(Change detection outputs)
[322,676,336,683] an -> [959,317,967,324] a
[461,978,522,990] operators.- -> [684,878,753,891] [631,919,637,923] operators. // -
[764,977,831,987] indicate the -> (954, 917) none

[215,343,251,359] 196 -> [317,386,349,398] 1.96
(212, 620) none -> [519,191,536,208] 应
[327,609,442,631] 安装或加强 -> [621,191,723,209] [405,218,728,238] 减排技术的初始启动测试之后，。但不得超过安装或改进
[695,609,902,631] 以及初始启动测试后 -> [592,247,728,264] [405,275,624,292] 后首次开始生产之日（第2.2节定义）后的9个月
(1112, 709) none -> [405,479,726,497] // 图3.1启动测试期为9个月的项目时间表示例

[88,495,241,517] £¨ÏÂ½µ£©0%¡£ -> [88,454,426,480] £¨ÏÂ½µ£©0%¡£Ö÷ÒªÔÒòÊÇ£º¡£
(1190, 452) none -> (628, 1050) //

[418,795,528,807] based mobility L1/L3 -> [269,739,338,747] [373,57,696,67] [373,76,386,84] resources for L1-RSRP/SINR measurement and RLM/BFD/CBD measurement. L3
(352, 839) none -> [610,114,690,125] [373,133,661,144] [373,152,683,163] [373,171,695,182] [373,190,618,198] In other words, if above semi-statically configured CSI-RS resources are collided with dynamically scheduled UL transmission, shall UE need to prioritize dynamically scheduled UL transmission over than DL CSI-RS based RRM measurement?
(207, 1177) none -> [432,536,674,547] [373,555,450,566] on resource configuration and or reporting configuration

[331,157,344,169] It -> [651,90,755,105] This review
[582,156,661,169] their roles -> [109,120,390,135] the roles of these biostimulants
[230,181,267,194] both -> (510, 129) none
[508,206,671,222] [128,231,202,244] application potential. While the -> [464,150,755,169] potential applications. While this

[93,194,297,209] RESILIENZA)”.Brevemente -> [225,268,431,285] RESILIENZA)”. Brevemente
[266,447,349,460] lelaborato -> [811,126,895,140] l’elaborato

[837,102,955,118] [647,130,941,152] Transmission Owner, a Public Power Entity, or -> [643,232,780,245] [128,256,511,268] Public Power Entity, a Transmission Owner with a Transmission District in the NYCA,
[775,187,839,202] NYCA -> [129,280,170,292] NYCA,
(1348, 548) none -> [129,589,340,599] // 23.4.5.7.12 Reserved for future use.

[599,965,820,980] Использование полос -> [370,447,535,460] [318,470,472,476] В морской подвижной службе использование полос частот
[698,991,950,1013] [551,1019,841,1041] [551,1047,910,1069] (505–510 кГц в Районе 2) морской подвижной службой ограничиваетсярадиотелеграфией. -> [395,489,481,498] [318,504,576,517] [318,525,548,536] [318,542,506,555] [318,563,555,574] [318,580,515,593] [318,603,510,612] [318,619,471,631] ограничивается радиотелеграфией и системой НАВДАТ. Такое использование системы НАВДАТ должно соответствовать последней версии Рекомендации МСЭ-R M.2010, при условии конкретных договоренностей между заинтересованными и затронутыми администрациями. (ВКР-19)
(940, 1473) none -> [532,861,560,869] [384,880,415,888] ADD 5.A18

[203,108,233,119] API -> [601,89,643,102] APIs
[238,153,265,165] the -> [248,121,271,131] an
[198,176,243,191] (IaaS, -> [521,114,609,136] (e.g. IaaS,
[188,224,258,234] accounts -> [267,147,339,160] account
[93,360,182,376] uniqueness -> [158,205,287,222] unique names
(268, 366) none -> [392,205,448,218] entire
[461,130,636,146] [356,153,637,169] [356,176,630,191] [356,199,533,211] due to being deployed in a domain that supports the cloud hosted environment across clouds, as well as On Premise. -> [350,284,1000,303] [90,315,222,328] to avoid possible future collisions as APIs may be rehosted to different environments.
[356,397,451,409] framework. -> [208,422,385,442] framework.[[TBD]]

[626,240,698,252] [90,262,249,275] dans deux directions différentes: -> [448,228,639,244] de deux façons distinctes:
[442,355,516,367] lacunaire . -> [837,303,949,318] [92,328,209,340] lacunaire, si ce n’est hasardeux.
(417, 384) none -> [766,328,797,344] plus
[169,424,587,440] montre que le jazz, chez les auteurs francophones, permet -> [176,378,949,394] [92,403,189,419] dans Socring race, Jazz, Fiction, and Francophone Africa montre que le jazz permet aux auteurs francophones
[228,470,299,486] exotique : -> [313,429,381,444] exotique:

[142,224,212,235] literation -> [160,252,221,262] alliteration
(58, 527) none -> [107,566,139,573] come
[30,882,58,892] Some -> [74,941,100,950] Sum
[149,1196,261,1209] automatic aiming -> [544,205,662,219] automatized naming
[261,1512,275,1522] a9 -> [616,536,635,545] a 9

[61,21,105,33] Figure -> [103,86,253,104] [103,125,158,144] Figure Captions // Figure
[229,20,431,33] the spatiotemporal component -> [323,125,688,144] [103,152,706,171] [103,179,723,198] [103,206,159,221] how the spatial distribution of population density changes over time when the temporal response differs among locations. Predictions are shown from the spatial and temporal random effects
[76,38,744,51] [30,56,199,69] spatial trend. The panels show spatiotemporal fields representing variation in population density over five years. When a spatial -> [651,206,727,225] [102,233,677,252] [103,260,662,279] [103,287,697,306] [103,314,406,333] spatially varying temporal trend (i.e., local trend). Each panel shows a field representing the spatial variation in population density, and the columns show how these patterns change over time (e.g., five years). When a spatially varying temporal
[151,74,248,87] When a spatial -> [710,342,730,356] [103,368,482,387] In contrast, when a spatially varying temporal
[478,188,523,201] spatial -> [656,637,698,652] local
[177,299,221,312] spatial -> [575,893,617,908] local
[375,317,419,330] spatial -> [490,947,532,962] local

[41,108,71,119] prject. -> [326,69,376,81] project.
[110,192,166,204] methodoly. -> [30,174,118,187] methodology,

## TASK GOAL
Only lines of the data holding the word "varying" go in the answer. Please copy each of them.

## RESULT
[76,38,744,51] [30,56,199,69] spatial trend. The panels show spatiotemporal fields representing variation in population density over five years. When a spatial -> [651,206,727,225] [102,233,677,252] [103,260,662,279] [103,287,697,306] [103,314,406,333] spatially varying temporal trend (i.e., local trend). Each panel shows a field representing the spatial variation in population density, and the columns show how these patterns change over time (e.g., five years). When a spatially varying temporal
[151,74,248,87] When a spatial -> [710,342,730,356] [103,368,482,387] In contrast, when a spatially varying temporal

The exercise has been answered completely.